*Exercise description*: Each line of the records below that contains "はおまりこ" needs to be copied.

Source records
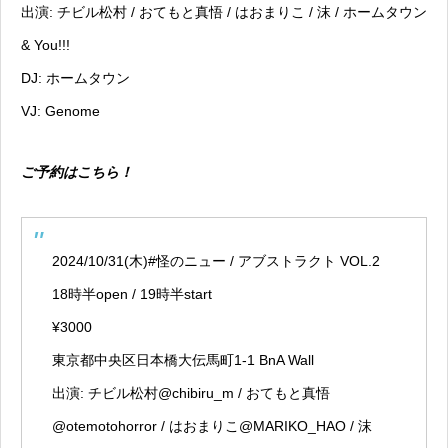
出演: チビル松村 / おてもと真悟 / はおまりこ / 沫 / ホームタウン
& You!!!
DJ: ホームタウン
VJ: Genome
ご予約はこちら！
2024/10/31(木)
#怪のニュー
/ アブストラクト VOL.2
18時半open / 19時半start
¥3000
東京都中央区日本橋大伝馬町1-1 BnA Wall
出演: チビル松村
@chibiru_m
/ おてもと真悟
@otemotohorror
/ はおまりこ
@MARIKO_HAO
/ 沫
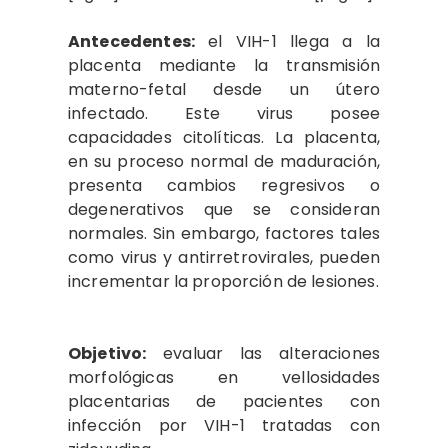
Antecedentes:
el VIH-1 llega a la
placenta mediante la transmisión
materno-fetal desde un útero
infectado. Este virus posee
capacidades citolíticas. La placenta,
en su proceso normal de maduración,
presenta cambios regresivos o
degenerativos que se consideran
normales. Sin embargo, factores tales
como virus y antirretrovirales, pueden
incrementar la proporción de lesiones.
Objetivo:
evaluar las alteraciones
morfológicas en vellosidades
placentarias de pacientes con
infección por VIH-1 tratadas con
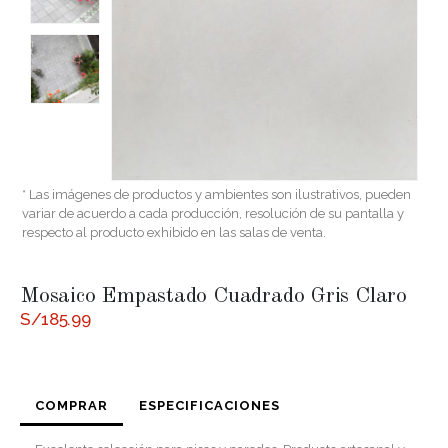
* Las imágenes de productos y ambientes son ilustrativos, pueden
variar de acuerdo a cada producción, resolución de su pantalla y
respecto al producto exhibido en las salas de venta.
Mosaico Empastado Cuadrado Gris Claro
S/
185.99
COMPRAR
ESPECIFICACIONES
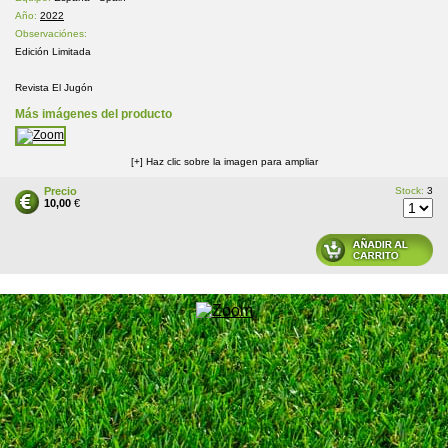
Año:
2022
Observaciónes:
Edición Limitada
Revista El Jugón
Más imágenes del producto
[+] Haz clic sobre la imagen para ampliar
Precio
Stock:
3
10,00
€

*Solution to this task*:
出演: チビル松村 / おてもと真悟 / はおまりこ / 沫 / ホームタウン
/ はおまりこ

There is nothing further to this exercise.